Major Energy and Environmental News and Commentary affecting the Nuclear Industry.

Friday, August 10, 2012

WWIII, the Resource War


WWIII, the Resource War
http://www.darkgovernment.com/news/wwiii-the-resource-war/

Yes, WWIII: The Great Commodities War to End All Wars. We’ve heard that
before. Remember WWI, known as The War to End All Wars, 37 million casualties.
WWII was bigger, 60 million. Will WWIII finally end all wars? Or end the world,
civilization, planet?
And it’s already started folks, ending the Great American Dream.
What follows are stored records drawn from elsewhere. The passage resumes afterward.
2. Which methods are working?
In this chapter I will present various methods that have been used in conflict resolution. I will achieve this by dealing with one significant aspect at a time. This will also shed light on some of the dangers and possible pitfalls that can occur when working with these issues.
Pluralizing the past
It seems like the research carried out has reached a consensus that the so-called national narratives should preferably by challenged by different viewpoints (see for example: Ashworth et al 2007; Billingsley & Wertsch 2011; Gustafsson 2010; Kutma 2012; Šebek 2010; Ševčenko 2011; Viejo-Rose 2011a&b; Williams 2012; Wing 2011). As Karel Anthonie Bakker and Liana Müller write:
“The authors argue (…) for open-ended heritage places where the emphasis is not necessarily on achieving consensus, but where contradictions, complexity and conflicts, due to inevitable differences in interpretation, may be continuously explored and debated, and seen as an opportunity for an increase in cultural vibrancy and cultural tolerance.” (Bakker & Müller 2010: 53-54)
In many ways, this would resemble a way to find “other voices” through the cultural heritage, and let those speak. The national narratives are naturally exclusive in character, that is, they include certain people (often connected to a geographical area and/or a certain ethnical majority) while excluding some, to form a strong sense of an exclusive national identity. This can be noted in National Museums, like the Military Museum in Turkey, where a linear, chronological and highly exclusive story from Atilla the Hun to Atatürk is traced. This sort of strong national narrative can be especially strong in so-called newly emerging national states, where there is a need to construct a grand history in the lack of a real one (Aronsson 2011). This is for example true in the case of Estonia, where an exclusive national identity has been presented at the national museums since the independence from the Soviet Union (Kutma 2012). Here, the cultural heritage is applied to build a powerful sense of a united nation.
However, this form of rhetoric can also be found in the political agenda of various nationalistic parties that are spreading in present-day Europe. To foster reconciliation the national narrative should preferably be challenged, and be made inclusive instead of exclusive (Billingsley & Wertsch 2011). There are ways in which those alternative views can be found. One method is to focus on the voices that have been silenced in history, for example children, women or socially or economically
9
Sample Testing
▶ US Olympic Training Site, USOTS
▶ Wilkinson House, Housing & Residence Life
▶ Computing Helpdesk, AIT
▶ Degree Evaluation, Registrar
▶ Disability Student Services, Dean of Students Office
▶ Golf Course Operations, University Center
Fasten your seat belts, soon we’ll all be shocked out of denial. Some
unpredictable black swan. A global wake-up call will trigger the Pentagon’s
prediction in Fortune a decade ago at the launch of the Iraq War: “By 2020 ...
an ancient pattern of desperate, all-out wars over food, water, and energy
supplies is emerging ... warfare defining human life.”
And that’s also the clear message in “The Race for What’s Left: The Global
Scramble for the World’s Last Resources,” the latest book by noted
international security expert Michael Klare.
Earlier, about the same time as the Pentagon’s prediction, Klare published his
classic, “Resource Wars: The New Landscape of Global Conflict,” a look ahead
to a world that he now hopes will not “end in war, widespread starvation, or a
massive environmental catastrophe.” Although they are “the probable results
of persisting in the race for what’s left.” Unfortunately, hope can’t
trump reality in today’s race for what little is left.
We need men who pull no punches in describing what’s dead ahead, whether
labeling it “Resource Wars” or “WWIII, The Great Commodities War That Can
End Everything.” Klare does just that with this warning:
“It is true that eliminating our dependence on fossil fuels and other finite
materials cannot be accomplished overnight — our current reliance on them is
just too great,” warns Klare, well aware that the forces of capitalism are
trapped in denial, cannot see the dangers dead ahead, focusing only on getting
richer no matter the consequences to the planet.
“But no matter how much corporate or government officials wish to deny it,
there is not nearly enough non-renewable resources on this planet to perpetually
satisfy the growing needs of a ballooning world population.”